**EXERCISE OBJECTIVE**
The answer must consist of each line below that contains the word "images", copied in full.
--- ENTRIES SHOWN Enclosed Below ---
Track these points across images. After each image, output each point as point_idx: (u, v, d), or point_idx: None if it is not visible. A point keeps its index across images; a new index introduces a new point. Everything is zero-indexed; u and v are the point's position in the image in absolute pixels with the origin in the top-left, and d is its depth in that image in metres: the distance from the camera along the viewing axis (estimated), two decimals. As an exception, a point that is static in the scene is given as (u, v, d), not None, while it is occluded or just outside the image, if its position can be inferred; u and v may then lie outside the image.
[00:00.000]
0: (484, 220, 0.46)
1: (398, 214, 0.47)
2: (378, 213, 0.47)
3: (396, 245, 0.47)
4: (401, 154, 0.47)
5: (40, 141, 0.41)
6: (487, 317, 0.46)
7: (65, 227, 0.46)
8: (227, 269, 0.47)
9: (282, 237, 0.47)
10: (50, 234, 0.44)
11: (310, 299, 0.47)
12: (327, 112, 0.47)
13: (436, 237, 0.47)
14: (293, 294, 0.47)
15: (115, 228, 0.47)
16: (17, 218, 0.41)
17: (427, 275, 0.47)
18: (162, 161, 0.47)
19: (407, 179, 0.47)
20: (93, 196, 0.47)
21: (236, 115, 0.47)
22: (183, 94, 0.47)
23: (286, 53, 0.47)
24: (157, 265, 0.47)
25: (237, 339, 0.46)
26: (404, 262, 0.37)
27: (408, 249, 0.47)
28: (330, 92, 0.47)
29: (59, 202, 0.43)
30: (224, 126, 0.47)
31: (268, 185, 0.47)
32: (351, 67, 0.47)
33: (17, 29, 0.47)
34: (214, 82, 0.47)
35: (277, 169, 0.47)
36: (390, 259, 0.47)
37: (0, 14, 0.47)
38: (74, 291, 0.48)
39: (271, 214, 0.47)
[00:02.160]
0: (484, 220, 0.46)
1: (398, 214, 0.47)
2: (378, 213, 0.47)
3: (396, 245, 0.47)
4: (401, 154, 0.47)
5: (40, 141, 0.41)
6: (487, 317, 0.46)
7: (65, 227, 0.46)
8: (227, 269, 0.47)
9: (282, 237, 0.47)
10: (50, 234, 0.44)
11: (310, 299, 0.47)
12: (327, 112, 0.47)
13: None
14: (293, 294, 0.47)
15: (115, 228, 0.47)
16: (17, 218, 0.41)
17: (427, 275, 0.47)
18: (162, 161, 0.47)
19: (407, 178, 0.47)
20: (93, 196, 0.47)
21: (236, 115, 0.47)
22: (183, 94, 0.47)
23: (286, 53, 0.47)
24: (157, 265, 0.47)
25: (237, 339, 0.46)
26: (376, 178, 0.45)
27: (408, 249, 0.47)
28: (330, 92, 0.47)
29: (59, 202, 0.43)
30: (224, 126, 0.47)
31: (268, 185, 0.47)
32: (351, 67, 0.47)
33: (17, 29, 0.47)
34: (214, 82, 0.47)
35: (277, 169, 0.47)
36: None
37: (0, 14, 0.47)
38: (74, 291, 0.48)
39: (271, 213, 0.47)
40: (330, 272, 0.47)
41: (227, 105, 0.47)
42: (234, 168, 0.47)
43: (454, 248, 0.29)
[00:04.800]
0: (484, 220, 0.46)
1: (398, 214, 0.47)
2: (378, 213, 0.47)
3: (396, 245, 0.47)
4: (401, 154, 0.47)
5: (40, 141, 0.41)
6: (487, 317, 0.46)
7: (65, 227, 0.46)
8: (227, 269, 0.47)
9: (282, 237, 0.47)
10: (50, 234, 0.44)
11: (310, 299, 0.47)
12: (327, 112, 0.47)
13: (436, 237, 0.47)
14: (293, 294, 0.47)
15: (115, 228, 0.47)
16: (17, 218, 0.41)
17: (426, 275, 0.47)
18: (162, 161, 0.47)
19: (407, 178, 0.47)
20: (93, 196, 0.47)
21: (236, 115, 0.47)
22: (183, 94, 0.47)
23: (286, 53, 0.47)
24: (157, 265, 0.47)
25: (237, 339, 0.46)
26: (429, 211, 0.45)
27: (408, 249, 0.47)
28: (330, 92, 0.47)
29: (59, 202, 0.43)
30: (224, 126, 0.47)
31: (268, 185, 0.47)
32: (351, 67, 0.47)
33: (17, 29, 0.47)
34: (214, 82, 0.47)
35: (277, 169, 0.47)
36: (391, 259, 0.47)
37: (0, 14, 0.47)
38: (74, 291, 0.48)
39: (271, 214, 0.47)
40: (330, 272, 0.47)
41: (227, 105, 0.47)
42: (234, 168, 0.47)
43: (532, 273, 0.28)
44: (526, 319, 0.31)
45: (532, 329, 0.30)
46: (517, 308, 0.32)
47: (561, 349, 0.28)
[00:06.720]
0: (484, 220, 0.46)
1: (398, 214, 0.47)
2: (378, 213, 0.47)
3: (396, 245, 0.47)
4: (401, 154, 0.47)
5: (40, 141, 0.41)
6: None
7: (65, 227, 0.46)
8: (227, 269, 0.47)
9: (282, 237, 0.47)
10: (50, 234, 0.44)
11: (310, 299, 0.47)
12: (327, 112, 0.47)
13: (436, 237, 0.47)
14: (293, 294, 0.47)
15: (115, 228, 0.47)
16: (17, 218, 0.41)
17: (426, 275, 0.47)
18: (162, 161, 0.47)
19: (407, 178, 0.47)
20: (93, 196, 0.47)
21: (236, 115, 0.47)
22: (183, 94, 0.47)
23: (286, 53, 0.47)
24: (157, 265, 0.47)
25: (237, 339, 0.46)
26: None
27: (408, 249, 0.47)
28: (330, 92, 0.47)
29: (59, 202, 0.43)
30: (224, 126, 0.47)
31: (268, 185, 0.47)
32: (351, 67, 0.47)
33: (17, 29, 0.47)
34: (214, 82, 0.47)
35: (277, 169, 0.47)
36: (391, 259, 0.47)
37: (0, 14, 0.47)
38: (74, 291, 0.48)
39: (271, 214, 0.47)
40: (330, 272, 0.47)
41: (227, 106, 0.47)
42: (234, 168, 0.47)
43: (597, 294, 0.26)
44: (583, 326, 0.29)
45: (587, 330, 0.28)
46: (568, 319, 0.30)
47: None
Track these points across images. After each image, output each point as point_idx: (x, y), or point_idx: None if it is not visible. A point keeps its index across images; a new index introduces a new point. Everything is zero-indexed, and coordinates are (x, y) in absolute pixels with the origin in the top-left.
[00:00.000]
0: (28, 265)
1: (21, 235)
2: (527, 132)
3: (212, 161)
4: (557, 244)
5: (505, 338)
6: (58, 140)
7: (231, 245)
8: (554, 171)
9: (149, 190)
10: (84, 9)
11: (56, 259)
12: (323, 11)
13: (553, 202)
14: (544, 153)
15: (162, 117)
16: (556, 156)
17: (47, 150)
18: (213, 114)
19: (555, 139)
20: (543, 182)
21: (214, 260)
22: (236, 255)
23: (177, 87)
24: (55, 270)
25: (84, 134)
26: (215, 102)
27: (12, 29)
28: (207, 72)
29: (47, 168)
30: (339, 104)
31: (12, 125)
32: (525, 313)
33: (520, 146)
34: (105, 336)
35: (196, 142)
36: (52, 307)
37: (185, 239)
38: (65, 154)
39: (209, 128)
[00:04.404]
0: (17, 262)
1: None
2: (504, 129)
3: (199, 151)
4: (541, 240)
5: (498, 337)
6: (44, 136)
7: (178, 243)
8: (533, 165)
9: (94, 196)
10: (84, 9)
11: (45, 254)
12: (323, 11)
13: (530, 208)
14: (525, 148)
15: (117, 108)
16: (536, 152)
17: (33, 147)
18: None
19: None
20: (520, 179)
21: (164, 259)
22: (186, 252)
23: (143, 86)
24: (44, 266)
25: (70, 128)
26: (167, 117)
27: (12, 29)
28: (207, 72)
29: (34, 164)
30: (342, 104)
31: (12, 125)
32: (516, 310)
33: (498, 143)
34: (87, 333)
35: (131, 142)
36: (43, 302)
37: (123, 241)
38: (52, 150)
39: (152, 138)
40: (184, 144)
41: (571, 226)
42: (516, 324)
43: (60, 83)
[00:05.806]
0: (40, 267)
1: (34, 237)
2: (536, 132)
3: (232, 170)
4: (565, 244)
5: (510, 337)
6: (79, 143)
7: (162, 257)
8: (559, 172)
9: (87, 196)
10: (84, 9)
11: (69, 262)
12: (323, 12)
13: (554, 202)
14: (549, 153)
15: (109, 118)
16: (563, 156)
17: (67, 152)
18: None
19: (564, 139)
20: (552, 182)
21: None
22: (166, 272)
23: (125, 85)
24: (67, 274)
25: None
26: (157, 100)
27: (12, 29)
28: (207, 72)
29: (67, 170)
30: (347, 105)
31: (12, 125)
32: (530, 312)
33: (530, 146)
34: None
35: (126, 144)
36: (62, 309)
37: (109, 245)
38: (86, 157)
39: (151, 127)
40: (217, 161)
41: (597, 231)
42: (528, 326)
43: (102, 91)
--- End of Enclosed ENTRIES SHOWN ---
**RESULT FOR THIS EXERCISE**
Track these points across images. After each image, output each point as point_idx: (u, v, d), or point_idx: None if it is not visible. A point keeps its index across images; a new index introduces a new point. Everything is zero-indexed; u and v are the point's position in the image in absolute pixels with the origin in the top-left, and d is its depth in that image in metres: the distance from the camera along the viewing axis (estimated), two decimals. As an exception, a point that is static in the scene is given as (u, v, d), not None, while it is occluded or just outside the image, if its position can be inferred; u and v may then lie outside the image.
Track these points across images. After each image, output each point as point_idx: (x, y), or point_idx: None if it is not visible. A point keeps its index across images; a new index introduces a new point. Everything is zero-indexed, and coordinates are (x, y) in absolute pixels with the origin in the top-left.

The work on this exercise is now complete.